**Task objective:** Pull every line containing the word "health" from the records.
──────── Data to examine
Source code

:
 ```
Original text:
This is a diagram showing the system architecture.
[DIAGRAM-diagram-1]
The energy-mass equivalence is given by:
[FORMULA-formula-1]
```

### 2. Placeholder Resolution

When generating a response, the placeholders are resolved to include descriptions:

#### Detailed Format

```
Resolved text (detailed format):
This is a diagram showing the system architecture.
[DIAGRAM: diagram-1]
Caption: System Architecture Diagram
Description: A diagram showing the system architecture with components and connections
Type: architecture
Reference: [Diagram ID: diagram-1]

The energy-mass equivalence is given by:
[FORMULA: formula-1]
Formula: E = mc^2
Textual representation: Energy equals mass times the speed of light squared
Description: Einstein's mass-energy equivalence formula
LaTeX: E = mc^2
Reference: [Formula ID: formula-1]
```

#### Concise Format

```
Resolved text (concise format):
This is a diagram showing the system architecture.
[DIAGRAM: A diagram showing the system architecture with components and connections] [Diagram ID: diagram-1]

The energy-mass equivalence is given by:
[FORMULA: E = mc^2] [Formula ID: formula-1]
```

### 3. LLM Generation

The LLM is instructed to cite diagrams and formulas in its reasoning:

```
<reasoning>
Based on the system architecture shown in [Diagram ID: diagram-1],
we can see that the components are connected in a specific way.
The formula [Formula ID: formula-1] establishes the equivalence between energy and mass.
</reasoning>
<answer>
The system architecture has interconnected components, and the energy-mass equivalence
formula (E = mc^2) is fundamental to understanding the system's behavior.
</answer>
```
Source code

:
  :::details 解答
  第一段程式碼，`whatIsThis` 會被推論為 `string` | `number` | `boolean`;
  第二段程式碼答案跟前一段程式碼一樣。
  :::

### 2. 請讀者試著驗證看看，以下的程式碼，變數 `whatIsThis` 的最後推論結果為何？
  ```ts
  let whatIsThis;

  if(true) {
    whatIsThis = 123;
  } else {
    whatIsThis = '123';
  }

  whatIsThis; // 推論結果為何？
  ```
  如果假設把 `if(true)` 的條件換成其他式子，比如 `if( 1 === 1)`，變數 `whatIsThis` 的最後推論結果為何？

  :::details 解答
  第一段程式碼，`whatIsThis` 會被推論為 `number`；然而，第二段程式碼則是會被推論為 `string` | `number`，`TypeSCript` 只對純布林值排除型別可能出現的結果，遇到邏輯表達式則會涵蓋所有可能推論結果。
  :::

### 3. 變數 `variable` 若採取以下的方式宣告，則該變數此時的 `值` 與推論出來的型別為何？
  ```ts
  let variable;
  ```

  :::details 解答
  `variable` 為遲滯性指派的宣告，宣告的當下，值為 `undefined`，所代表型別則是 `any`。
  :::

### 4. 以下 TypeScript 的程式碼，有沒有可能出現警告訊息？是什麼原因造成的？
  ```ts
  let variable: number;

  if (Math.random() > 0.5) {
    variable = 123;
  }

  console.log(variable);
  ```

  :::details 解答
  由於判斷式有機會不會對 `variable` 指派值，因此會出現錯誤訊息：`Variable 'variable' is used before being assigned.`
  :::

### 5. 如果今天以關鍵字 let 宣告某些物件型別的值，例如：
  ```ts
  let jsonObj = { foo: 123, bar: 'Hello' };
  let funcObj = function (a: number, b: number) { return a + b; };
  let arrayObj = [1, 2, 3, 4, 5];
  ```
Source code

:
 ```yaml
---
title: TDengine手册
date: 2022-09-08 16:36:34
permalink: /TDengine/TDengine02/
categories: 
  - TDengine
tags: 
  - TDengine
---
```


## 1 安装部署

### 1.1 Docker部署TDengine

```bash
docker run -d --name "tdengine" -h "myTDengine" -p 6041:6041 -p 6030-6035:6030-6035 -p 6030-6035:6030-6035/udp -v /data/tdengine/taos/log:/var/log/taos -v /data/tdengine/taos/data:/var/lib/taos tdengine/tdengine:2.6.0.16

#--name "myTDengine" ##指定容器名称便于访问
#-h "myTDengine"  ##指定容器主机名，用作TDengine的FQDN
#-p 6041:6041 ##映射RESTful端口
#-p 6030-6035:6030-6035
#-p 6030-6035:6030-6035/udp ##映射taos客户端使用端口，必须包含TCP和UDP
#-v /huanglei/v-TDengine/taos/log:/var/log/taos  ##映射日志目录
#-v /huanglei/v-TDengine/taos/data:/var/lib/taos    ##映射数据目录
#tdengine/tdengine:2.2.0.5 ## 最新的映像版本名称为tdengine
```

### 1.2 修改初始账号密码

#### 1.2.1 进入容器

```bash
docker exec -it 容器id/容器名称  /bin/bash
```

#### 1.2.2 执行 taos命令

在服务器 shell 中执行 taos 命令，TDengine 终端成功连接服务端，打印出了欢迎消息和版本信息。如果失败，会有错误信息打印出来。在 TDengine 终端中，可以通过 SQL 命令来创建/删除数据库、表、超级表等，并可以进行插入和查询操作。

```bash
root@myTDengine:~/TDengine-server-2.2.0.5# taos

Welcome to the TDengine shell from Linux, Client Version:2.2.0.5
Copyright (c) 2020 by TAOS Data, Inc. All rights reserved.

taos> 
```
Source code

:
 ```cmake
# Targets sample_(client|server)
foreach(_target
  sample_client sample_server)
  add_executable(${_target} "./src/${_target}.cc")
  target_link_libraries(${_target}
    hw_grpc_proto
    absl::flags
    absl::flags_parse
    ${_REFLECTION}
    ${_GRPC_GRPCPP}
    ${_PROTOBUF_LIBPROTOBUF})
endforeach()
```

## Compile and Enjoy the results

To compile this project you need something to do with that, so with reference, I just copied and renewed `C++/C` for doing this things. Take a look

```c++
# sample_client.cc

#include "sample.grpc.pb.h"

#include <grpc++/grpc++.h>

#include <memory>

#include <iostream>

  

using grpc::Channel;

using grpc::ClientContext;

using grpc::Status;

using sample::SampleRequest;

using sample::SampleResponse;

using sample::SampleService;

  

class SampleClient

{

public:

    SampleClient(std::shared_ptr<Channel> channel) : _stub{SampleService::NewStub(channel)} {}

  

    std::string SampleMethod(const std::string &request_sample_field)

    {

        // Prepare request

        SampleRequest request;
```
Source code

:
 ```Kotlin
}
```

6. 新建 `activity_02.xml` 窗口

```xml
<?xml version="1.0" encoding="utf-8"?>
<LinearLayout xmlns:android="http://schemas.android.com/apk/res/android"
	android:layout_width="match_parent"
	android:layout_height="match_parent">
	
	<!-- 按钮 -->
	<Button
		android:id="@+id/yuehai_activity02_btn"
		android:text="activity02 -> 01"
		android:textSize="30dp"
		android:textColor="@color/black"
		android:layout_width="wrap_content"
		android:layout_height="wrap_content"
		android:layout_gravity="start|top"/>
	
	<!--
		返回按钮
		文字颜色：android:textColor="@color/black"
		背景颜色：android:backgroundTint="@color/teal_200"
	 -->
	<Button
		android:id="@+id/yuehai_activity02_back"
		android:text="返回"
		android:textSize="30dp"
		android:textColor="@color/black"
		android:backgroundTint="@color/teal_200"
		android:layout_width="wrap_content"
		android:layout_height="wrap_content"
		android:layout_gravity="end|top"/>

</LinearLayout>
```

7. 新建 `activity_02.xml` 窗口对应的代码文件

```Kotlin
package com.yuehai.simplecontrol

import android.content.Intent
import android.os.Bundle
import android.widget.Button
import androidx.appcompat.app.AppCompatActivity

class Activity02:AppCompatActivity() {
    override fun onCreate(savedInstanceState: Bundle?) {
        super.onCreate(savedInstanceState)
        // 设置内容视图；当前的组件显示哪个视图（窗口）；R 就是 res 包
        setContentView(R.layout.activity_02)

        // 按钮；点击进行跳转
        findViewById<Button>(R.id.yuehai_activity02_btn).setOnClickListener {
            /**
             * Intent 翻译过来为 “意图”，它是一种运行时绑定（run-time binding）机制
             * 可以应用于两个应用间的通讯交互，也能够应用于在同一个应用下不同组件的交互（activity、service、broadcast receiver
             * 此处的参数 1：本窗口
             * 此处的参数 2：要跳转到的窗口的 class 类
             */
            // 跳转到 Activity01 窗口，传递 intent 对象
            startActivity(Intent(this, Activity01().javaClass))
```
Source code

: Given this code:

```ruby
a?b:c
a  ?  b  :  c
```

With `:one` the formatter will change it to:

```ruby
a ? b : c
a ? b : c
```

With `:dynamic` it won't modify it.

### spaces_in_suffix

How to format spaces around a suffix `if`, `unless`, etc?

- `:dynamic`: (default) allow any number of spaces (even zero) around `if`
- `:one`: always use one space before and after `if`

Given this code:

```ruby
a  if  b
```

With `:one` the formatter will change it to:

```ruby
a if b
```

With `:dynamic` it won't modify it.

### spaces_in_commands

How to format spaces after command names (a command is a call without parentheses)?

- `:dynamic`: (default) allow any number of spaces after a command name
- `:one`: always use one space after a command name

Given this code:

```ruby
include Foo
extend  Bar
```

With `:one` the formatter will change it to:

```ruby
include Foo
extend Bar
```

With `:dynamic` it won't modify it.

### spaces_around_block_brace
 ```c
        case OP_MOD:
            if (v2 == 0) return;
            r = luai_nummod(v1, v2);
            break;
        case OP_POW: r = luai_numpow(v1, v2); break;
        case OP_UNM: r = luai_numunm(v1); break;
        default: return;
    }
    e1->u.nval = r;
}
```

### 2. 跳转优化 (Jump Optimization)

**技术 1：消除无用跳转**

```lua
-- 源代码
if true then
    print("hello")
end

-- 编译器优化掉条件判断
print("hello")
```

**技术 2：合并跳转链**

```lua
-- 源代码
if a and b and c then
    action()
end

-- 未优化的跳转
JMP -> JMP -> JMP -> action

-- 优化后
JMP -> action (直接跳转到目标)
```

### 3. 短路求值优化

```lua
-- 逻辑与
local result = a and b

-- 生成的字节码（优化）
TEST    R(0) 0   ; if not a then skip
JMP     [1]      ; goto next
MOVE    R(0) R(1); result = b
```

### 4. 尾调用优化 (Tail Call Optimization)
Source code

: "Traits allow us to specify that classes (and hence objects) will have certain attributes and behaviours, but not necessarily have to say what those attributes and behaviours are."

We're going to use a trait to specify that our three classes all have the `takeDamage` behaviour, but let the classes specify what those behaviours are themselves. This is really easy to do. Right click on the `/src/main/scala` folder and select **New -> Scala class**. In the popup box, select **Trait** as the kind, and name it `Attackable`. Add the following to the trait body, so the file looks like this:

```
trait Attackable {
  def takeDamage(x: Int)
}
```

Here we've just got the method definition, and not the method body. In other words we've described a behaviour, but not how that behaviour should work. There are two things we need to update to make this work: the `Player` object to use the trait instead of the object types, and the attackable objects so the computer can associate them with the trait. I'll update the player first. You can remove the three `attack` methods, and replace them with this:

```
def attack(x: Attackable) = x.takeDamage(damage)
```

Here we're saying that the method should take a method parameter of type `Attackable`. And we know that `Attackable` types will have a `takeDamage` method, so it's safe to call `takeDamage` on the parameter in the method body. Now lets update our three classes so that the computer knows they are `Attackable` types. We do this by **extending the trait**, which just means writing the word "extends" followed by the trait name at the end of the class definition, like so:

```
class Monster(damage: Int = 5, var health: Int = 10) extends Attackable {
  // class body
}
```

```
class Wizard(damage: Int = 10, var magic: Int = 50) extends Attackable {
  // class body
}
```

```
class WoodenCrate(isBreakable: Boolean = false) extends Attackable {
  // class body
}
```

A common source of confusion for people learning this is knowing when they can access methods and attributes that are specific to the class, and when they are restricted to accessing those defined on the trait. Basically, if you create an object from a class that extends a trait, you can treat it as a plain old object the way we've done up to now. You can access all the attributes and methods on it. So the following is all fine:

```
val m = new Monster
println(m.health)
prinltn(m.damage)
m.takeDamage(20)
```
────────────────
**Your response:**
class Monster(damage: Int = 5, var health: Int = 10) extends Attackable {
println(m.health)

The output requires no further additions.